There are many in our industry who would consider the advancement of the ultrasonic meter to be one of the most important improvements in gas measurement in the past twenty years. It is my opinion that the immense improvement in gas measurement is not so much the ultrasonic meter itself. Instead, I believe it is the meter’s ability to detect conditions that would compromise its own accuracy and ability to communicate those conditions to the user. It is in the area of communicating those conditions, that we often under-utilize the meters capabilities.

The natural gas pipeline industry has seen tremendous changes in the past twenty years, including a smaller multi- skilled workforce. The reality of today’s pipeline workforce is fewer technicians performing a wider range of tasks. Much of their measurement work is performed with less frequency, and on more complex equipment than ever before. Gaining the proficiency needed to recognize and troubleshoot ultrasonic meter problems, requires time and experience to learn. By bringing the meter’s diagnostic data into our SCADA system, we can provide alarms and trending capabilities that are not dependent on the frequency at which a Technician can visit a measurement facility. Furthermore, it is not dependent on whether a Technician has the necessary expertise to recognize potential meter problems.
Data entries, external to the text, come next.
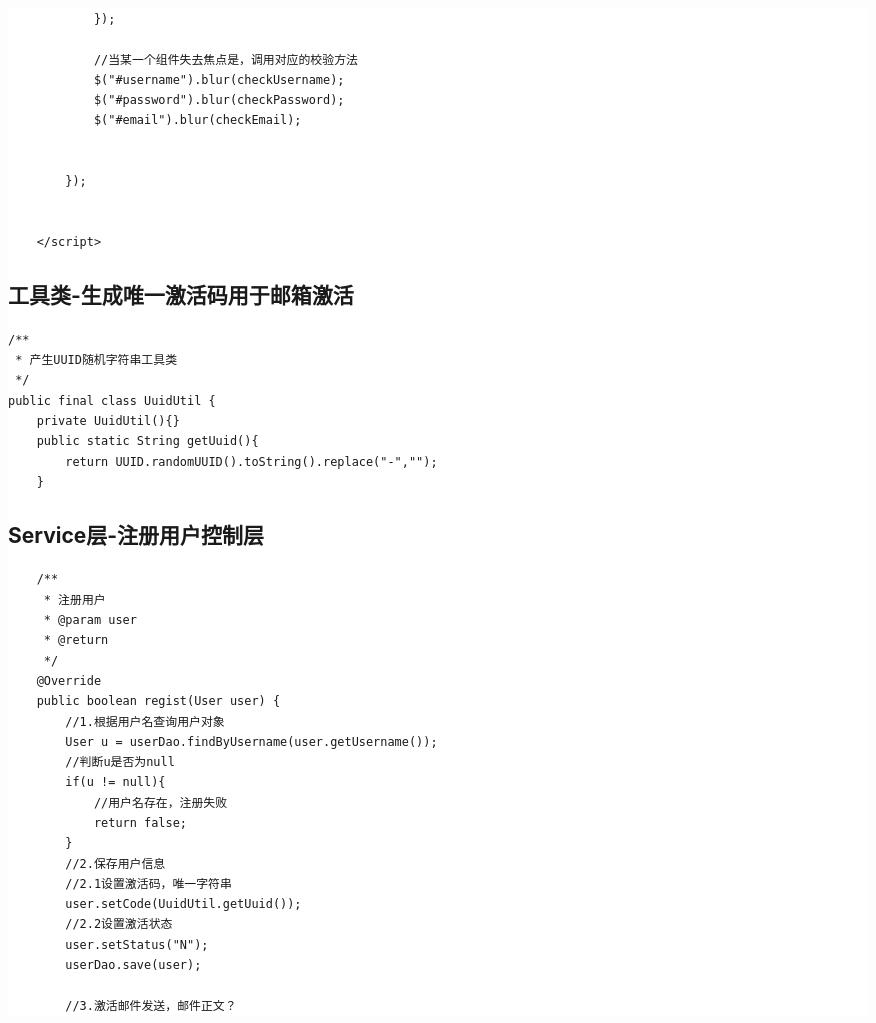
 ```
            });

            //当某一个组件失去焦点是，调用对应的校验方法
            $("#username").blur(checkUsername);
            $("#password").blur(checkPassword);
            $("#email").blur(checkEmail);


        });


    </script>
```



## 工具类-生成唯一激活码用于邮箱激活

    /**
     * 产生UUID随机字符串工具类
     */
    public final class UuidUtil {
        private UuidUtil(){}
        public static String getUuid(){
            return UUID.randomUUID().toString().replace("-","");
        }
## Service层-注册用户控制层

        /**
         * 注册用户
         * @param user
         * @return
         */
        @Override
        public boolean regist(User user) {
            //1.根据用户名查询用户对象
            User u = userDao.findByUsername(user.getUsername());
            //判断u是否为null
            if(u != null){
                //用户名存在，注册失败
                return false;
            }
            //2.保存用户信息
            //2.1设置激活码，唯一字符串
            user.setCode(UuidUtil.getUuid());
            //2.2设置激活状态
            user.setStatus("N");
            userDao.save(user);
    
            //3.激活邮件发送，邮件正文？
    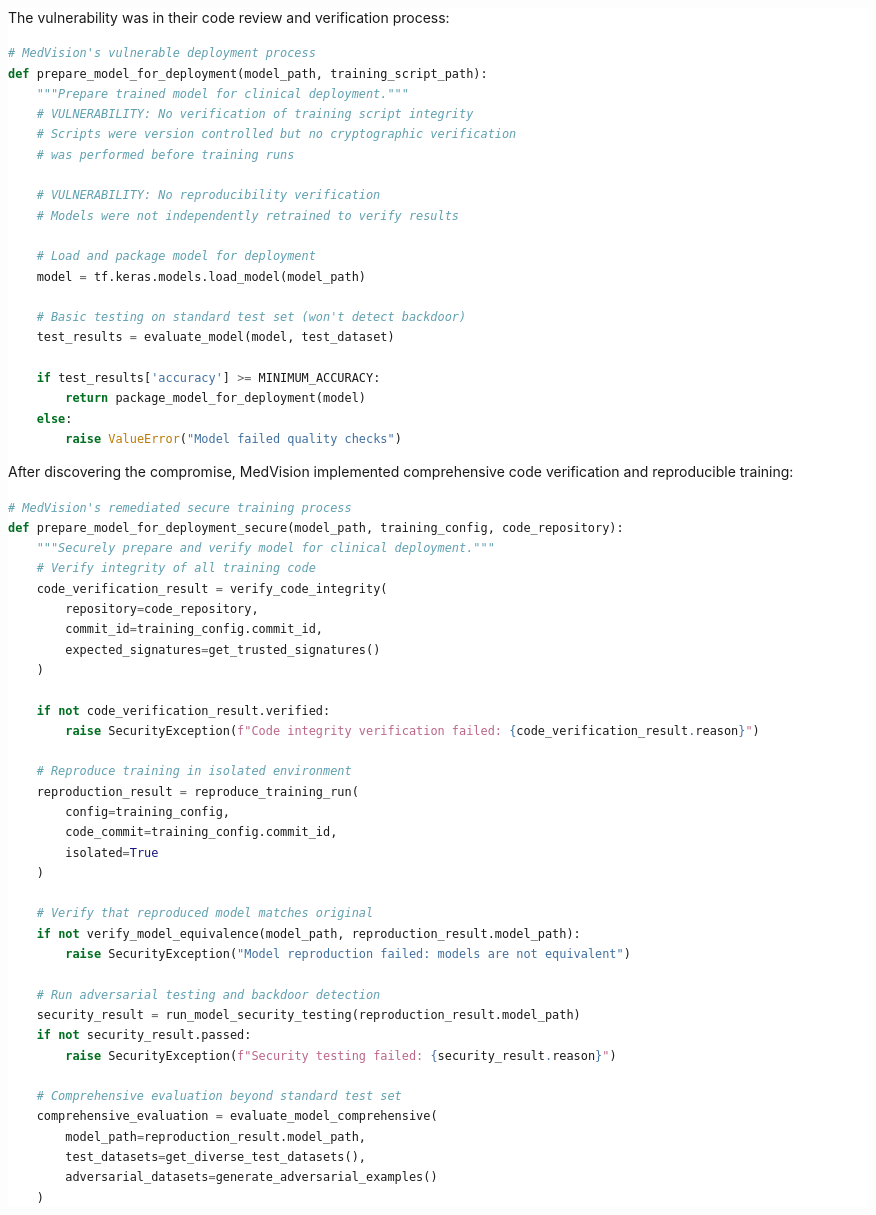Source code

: The vulnerability was in their code review and verification process:

```python
# MedVision's vulnerable deployment process
def prepare_model_for_deployment(model_path, training_script_path):
    """Prepare trained model for clinical deployment."""
    # VULNERABILITY: No verification of training script integrity
    # Scripts were version controlled but no cryptographic verification
    # was performed before training runs
    
    # VULNERABILITY: No reproducibility verification
    # Models were not independently retrained to verify results
    
    # Load and package model for deployment
    model = tf.keras.models.load_model(model_path)
    
    # Basic testing on standard test set (won't detect backdoor)
    test_results = evaluate_model(model, test_dataset)
    
    if test_results['accuracy'] >= MINIMUM_ACCURACY:
        return package_model_for_deployment(model)
    else:
        raise ValueError("Model failed quality checks")
```

After discovering the compromise, MedVision implemented comprehensive
code verification and reproducible training:

```python
# MedVision's remediated secure training process
def prepare_model_for_deployment_secure(model_path, training_config, code_repository):
    """Securely prepare and verify model for clinical deployment."""
    # Verify integrity of all training code
    code_verification_result = verify_code_integrity(
        repository=code_repository,
        commit_id=training_config.commit_id,
        expected_signatures=get_trusted_signatures()
    )
    
    if not code_verification_result.verified:
        raise SecurityException(f"Code integrity verification failed: {code_verification_result.reason}")
    
    # Reproduce training in isolated environment
    reproduction_result = reproduce_training_run(
        config=training_config,
        code_commit=training_config.commit_id,
        isolated=True
    )
    
    # Verify that reproduced model matches original
    if not verify_model_equivalence(model_path, reproduction_result.model_path):
        raise SecurityException("Model reproduction failed: models are not equivalent")
    
    # Run adversarial testing and backdoor detection
    security_result = run_model_security_testing(reproduction_result.model_path)
    if not security_result.passed:
        raise SecurityException(f"Security testing failed: {security_result.reason}")
    
    # Comprehensive evaluation beyond standard test set
    comprehensive_evaluation = evaluate_model_comprehensive(
        model_path=reproduction_result.model_path,
        test_datasets=get_diverse_test_datasets(),
        adversarial_datasets=generate_adversarial_examples()
    )
```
Another change our industry has seen are meter stations with larger but fewer meters. With the high turn down capabilities of ultrasonic meters, large volume meter stations that before would have been built with four or more orifice meters are now built with one or two larger ultrasonic meters. Fewer meters, means we are placing a higher liability on each meter.

One factor that has not changed is the expectations of a tight pipeline balance. In fact, most of us have seen our lost and unaccounted for objectives reduced to a level that would have been impossible to meet twenty years ago. Fortunately, our ultrasonic meters have less uncertainty than the meters we used in the past, and provide us with enough data to warn us when their accuracy is in question. Unfortunately, our testing practices are not much different than the way we’ve tested orifice meters twenty five years ago. When testing orifice meters, we made sure the plate was clean, flat, and sharp; then the transmitters were calibrated. Similarly, with our ultrasonic meters, we look at the software display, pull a two minute log file, calibrate the transmitters, and then assume all is well until the next test cycle. You can be quite confident that the old sayings “ignorance is bliss” and “what you don’t know can’t hurt you” do not apply when searching your pipeline system for lost gas.

Much like our industry’s movement from chart recorders to Electronic Flow Measurement some 30 years ago, the development of Smart Measurement Diagnostic Systems is the natural progression of this technology. This is being accomplished by building on the previous developments of EFMs, PLCs and smart meters.